RPC メソッドが投げたエラー、またはメソッドが返した Promise を拒否したエラーは、呼び出し側へ新しいエラーオブジェクトとして伝播します。拡張エラーシリアライズでは、実効的な name と message、およびシリアライズ可能な独自プロパティを保持します。列挙不可のプロパティ(cause ↗ など)も含みます。
拡張エラーシリアライズ は、enhanced_error_serialization 互換性フラグを使います。互換日が 2026-04-21 以降なら既定で有効です。それより前の互換日では、RPC の提供側と利用側の両方にフラグを追加します。オプトアウトするには legacy_error_serialization を使います。拡張エラーシリアライズがない場合、RPC はレガシーなエラー再構築を使い、カスタムの独自プロパティは保持しません。

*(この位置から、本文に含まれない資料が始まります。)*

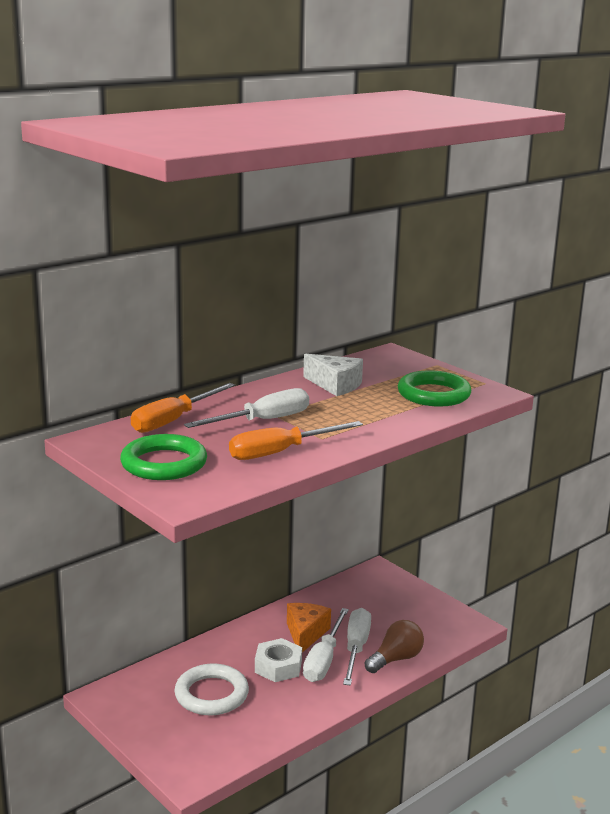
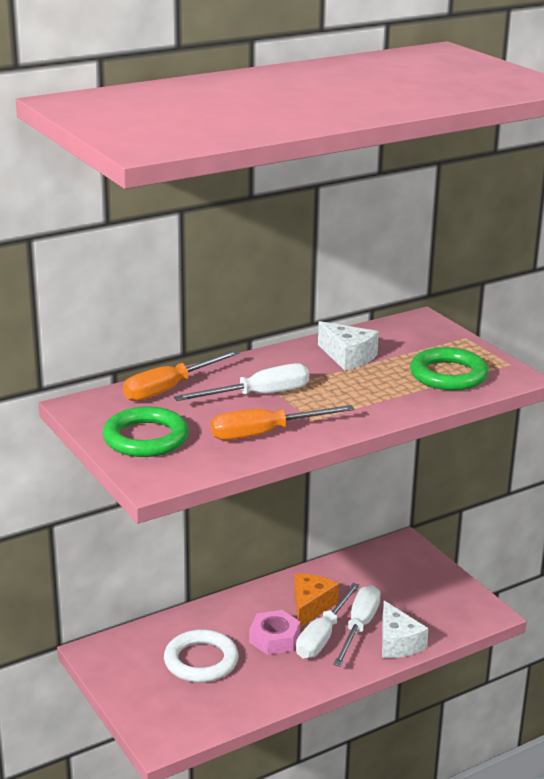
camera: 10 degrees right, 5 degrees up
(278, 666) = (274, 638): white nut -> pink nut
(396, 659) = (397, 643): brown light bulb -> white cheese

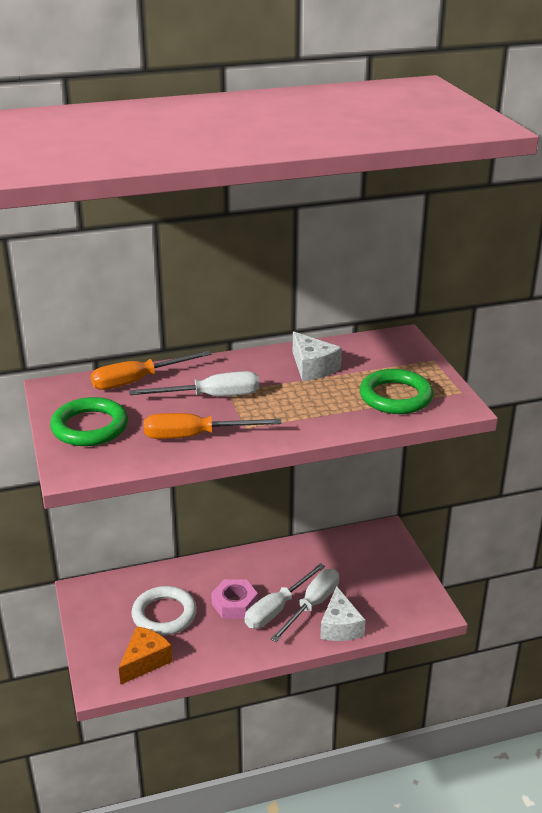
camera: 15 degrees right, 5 degrees up
(311, 606) = (278, 579): orange cheese -> orange cheese (145, 661)

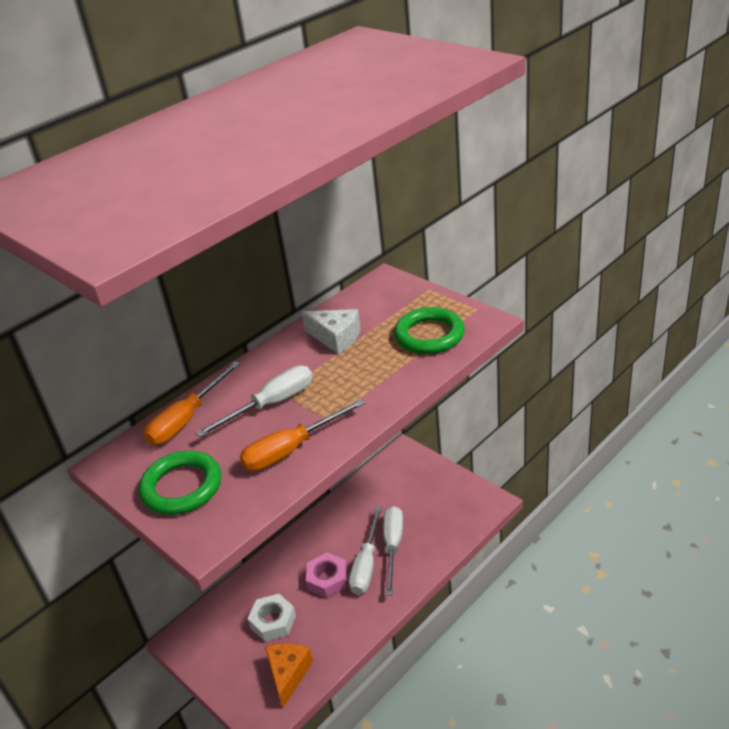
camera: 25 degrees left, 5 degrees up
(164, 614) = (273, 621): white ring -> white nut
(340, 626) = (429, 553): white cheese -> none

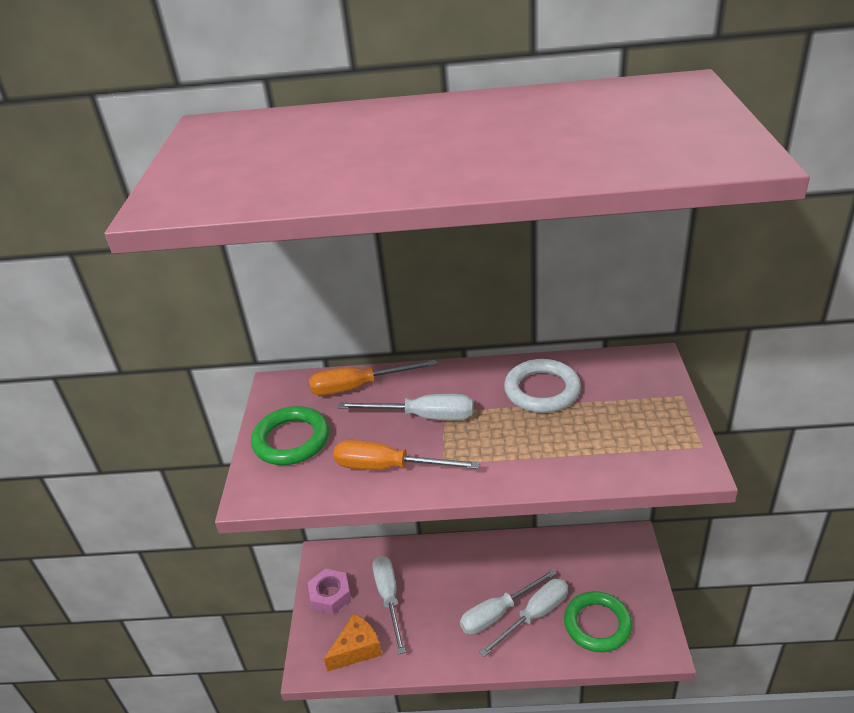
camera: 45 degrees right, 0 degrees up
(273, 621) = (389, 598): white nut -> white screwdriver
(327, 579) = (458, 599): pink nut -> pink nut (330, 595)
(336, 338) = (542, 390): white cheese -> white ring
(429, 335) = (622, 443): green ring -> green ring (597, 624)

提供側は、エラーとその独自プロパティ値をシリアライズできる必要があります。公開するエラープロパティは小さく、シリアライズ可能なものにしてください。独自プロパティにシリアライズできない値が入っていると、拡張エラーの詳細が利用側に届くことは保証されません。
利用側では、エラーのシリアライズ可能なフィールドを RPC 契約として扱います。Workers は次のものを保持・保証しません。
- 元オブジェクトの同一性、カスタムプロトタイプ、コンストラクタ
instanceofチェックの結果。とくにカスタムエラークラス- プロトタイプメソッドやプロパティディスクリプタ
- 提供側の元のスタックトレース。利用側では、エラー再構築による新しいスタックが見えることがあります
- シリアライズできないプロパティ値
たとえば、ProviderError extends Error のインスタンスは、name が "ProviderError" で、code などのシリアライズ可能な独自フィールド付きで届くことがあります。ただし、利用側の ProviderError クラスのインスタンスではありません。クラスの同一性に頼らず、name や code など文書化されたフィールドを確認してください。
一部のリモート例外では、ランタイムが伝播した例外にプロパティを追加することがあります。リトライや Durable Object のメタデータなどです。これらは提供側のカスタムプロパティとは別です。詳細は Durable Object のエラーハンドリング を参照してください。